Task statement:
Scan the records below for the word "Trust". Copy each line where it appears.

(Page images and extracted text)

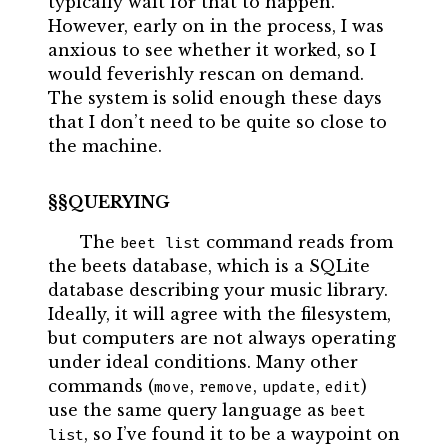
typically wait for that to happen.
However, early on in the process, I was
anxious to see whether it worked, so I
would feverishly rescan on demand.
The system is solid enough these days
that I don’t need to be quite so close to
the machine.
QUERYING
The
command reads from
beet list
the beets database, which is a SQLite
database describing your music library.
Ideally, it will agree with the filesystem,
but computers are not always operating
under ideal conditions. Many other
commands (
,
,
,
)
move
remove
update
edit
use the same query language as
beet 
, so I’ve found it to be a waypoint on
list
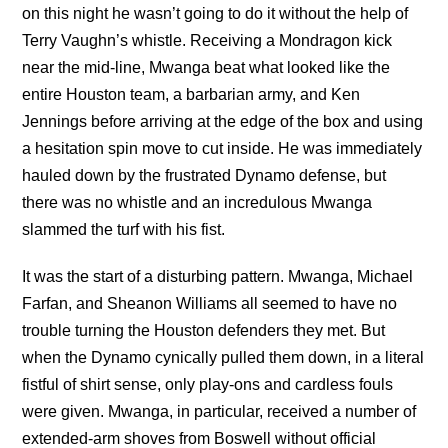
on this night he wasn’t going to do it without the help of
Terry Vaughn’s whistle. Receiving a Mondragon kick
near the mid-line, Mwanga beat what looked like the
entire Houston team, a barbarian army, and Ken
Jennings before arriving at the edge of the box and using
a hesitation spin move to cut inside. He was immediately
hauled down by the frustrated Dynamo defense, but
there was no whistle and an incredulous Mwanga
slammed the turf with his fist.
It was the start of a disturbing pattern. Mwanga, Michael
Farfan, and Sheanon Williams all seemed to have no
trouble turning the Houston defenders they met. But
when the Dynamo cynically pulled them down, in a literal
fistful of shirt sense, only play-ons and cardless fouls
were given. Mwanga, in particular, received a number of
extended-arm shoves from Boswell without official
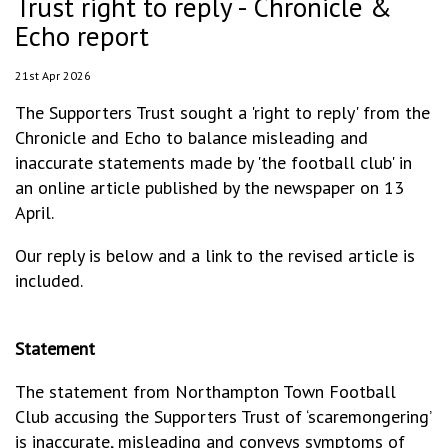
Trust right to reply - Chronicle &
Echo report
21st Apr 2026
The Supporters Trust sought a 'right to reply' from the
Chronicle and Echo to balance misleading and
inaccurate statements made by 'the football club' in
an online article published by the newspaper on 13
April.
Our reply is below and a link to the revised article is
included.
Statement
The statement from Northampton Town Football
Club accusing the Supporters Trust of ‘scaremongering’
is inaccurate, misleading and conveys symptoms of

Written answer:
Trust right to reply - Chronicle &
The Supporters Trust sought a 'right to reply' from the
Club accusing the Supporters Trust of ‘scaremongering’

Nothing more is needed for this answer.